Lindsey shook her head as she bit her lip, then remembered she couldn't be seen by the nice woman. "No, I— I can't leave the closet."
"Lindsey, you have to get out of the closet."
"Is there police on the way?" Lindsey asked, breathless.
"Yes," the operator replied. "But until they get there—"
"Then I'll be fine," Lindsey interrupted resolutely. "My mother… she wouldn't really hurt me."
"Lindsey? Are you OK?"
"I'll be fine," Lindsey repeated, as much for herself as the operator. "Thank you."
And with that she hung up.
She rocked back and forth, her eyes wet. Her breathing had calmed down, and she took deep breaths. Lindsey had seen a lot in her fourteen years, and she had learned to deal with it accordingly. She even admired her stalwart mother, who in spite of everything never wavered, not even a little bit. She regretted her mother's absence, sure, but over all Catherine Willows was a good mother to her, and she didn't forget that for a moment. She had tried to explain that to her. She knew how hard Catherine worked to be with her. But Catherine never seemed to understand. Lindsey was afraid that she had finally lost it. Maybe seeing death every day had made her tired of the living. Maybe Catherine preferred her daughter's company if Lindsey wasn't breathing.
The thought made Lindsey choke on a sob. In the few times she saw her mother a week, if she even saw her weekly, Catherine was always stressed, she was always hurried, she was always in a mad rush to be somewhere. When she wasn't sleeping, she was arguing with Lindsey's grandmother, and when she wasn't doing that, she was hastily trying to sort through and pay bills. On occasion, she'd pour over a particularly irksome case for hours, photos of corpses and crime scenes sprawled out right there on the kitchen table. Catherine Willows seemed to have a love affair with death, and now it seemed she had really taken her work home with her.

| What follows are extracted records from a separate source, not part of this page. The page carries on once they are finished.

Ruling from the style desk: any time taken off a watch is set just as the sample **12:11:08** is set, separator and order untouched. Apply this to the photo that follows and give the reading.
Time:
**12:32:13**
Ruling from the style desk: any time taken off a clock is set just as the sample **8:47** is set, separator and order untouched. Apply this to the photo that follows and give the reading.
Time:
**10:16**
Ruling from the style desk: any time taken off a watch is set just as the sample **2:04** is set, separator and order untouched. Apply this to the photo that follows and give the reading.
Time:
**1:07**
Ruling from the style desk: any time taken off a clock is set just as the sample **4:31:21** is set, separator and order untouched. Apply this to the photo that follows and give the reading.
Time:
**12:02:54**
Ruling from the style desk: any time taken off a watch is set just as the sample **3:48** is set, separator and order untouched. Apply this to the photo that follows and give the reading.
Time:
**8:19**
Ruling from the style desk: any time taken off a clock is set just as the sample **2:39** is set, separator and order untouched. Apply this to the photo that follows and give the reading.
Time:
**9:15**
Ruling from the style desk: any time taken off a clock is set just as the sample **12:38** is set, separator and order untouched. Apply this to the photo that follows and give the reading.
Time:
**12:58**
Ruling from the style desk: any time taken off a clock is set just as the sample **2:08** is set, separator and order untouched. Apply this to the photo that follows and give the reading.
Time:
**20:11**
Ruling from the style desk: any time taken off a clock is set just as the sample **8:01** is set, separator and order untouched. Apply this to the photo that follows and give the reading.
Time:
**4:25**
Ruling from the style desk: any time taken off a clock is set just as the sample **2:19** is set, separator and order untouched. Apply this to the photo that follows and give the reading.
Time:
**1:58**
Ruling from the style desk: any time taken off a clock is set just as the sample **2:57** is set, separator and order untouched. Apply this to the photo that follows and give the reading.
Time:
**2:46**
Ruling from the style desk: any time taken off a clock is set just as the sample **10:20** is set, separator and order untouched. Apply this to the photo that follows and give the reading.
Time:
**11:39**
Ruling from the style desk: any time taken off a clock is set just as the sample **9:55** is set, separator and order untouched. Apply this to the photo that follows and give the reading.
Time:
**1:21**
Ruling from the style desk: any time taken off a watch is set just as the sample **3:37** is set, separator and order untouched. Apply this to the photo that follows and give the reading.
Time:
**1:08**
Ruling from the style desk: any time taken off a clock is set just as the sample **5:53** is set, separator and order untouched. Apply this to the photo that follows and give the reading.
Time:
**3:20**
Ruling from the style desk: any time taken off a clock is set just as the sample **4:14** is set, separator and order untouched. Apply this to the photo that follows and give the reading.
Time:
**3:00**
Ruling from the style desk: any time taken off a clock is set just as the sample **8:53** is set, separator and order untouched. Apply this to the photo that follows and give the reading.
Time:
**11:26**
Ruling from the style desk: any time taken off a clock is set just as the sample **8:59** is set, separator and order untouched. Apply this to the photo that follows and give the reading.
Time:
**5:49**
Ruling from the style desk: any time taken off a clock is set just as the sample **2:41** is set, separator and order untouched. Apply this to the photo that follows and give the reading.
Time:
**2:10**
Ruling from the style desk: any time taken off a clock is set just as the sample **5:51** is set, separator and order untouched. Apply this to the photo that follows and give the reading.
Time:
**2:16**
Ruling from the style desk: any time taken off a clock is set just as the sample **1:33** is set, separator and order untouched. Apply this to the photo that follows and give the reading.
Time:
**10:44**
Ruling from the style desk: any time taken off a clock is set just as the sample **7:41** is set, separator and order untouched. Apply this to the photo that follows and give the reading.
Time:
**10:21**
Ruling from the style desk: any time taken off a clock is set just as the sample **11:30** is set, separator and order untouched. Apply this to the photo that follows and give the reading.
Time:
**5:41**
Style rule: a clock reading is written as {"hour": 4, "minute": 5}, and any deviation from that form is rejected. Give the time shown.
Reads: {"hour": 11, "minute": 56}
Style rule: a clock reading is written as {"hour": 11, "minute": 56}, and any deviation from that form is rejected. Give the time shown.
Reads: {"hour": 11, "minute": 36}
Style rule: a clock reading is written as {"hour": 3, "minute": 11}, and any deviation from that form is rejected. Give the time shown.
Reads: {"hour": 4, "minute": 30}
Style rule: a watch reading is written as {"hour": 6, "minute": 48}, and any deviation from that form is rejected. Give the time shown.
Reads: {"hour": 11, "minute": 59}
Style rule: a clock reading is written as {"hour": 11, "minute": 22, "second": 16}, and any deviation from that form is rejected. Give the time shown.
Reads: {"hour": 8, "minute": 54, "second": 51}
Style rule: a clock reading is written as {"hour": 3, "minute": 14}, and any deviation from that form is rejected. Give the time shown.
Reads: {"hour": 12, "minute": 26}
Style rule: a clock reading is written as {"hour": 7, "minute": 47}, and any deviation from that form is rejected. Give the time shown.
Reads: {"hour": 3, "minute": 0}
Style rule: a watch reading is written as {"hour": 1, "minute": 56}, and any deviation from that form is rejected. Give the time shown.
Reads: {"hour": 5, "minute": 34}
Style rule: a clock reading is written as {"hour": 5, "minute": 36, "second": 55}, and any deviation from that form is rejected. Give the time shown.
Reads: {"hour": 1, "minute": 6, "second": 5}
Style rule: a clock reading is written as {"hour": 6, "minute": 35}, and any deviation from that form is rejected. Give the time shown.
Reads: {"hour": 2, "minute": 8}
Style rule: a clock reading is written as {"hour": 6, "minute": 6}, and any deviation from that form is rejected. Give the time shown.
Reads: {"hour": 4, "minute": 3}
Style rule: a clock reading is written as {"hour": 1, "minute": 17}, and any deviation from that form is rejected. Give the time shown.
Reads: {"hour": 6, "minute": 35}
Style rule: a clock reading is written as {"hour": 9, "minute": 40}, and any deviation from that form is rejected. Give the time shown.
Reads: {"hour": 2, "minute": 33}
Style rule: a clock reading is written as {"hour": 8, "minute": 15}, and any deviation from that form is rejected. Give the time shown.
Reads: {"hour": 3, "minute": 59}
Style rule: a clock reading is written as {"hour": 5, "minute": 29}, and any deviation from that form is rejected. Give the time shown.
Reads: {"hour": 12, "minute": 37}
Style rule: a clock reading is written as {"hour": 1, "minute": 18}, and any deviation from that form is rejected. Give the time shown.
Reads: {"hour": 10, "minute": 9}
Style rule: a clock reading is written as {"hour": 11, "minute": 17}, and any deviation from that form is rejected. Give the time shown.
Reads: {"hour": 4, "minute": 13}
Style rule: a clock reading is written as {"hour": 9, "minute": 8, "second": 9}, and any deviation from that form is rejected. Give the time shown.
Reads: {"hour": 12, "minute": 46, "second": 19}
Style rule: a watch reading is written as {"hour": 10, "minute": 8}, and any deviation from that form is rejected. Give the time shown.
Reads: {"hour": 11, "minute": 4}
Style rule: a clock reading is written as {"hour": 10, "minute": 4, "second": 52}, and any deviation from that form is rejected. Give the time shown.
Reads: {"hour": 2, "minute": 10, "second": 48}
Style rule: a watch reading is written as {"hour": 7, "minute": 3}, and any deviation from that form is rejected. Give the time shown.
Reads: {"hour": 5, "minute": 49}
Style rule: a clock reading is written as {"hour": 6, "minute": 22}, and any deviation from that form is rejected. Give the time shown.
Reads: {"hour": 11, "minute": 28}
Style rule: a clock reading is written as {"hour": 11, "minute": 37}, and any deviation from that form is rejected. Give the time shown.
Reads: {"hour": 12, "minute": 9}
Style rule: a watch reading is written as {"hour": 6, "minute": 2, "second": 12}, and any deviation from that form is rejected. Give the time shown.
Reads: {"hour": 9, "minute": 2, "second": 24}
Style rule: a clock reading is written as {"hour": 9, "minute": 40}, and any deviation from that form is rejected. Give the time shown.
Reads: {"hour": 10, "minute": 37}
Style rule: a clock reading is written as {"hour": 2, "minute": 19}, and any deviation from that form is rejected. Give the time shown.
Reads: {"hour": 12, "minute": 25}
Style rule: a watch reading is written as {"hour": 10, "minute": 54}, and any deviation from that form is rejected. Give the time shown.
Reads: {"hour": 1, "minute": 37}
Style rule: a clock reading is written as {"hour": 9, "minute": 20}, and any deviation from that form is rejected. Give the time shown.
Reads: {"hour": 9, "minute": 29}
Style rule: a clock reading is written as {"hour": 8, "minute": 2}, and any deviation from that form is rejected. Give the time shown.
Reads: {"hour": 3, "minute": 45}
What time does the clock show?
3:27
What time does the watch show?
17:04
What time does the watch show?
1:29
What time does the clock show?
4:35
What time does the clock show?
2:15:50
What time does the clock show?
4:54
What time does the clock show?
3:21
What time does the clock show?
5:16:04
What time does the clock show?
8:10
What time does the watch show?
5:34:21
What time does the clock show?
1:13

Lindsey wondered if her mother would actually kill her, like she seemed intent on doing. Of course, Catherine hadn't come out and said she was going to kill her, but the implication had definitely been in her words, and the knife only further emphasized them. And what about that name she had said… Lizbeth… It was completely alien to Lindsey, who had never known anyone by that name in her life. She knew plenty of Elizabeths, but none of them went by that nickname. And all of them were friends of hers which her mother had never met. Not that her mother knew any of Lindsey's friends at all.
Lindsey heard footsteps outside and the soft coo of a maternal voice trying to calm a crying child.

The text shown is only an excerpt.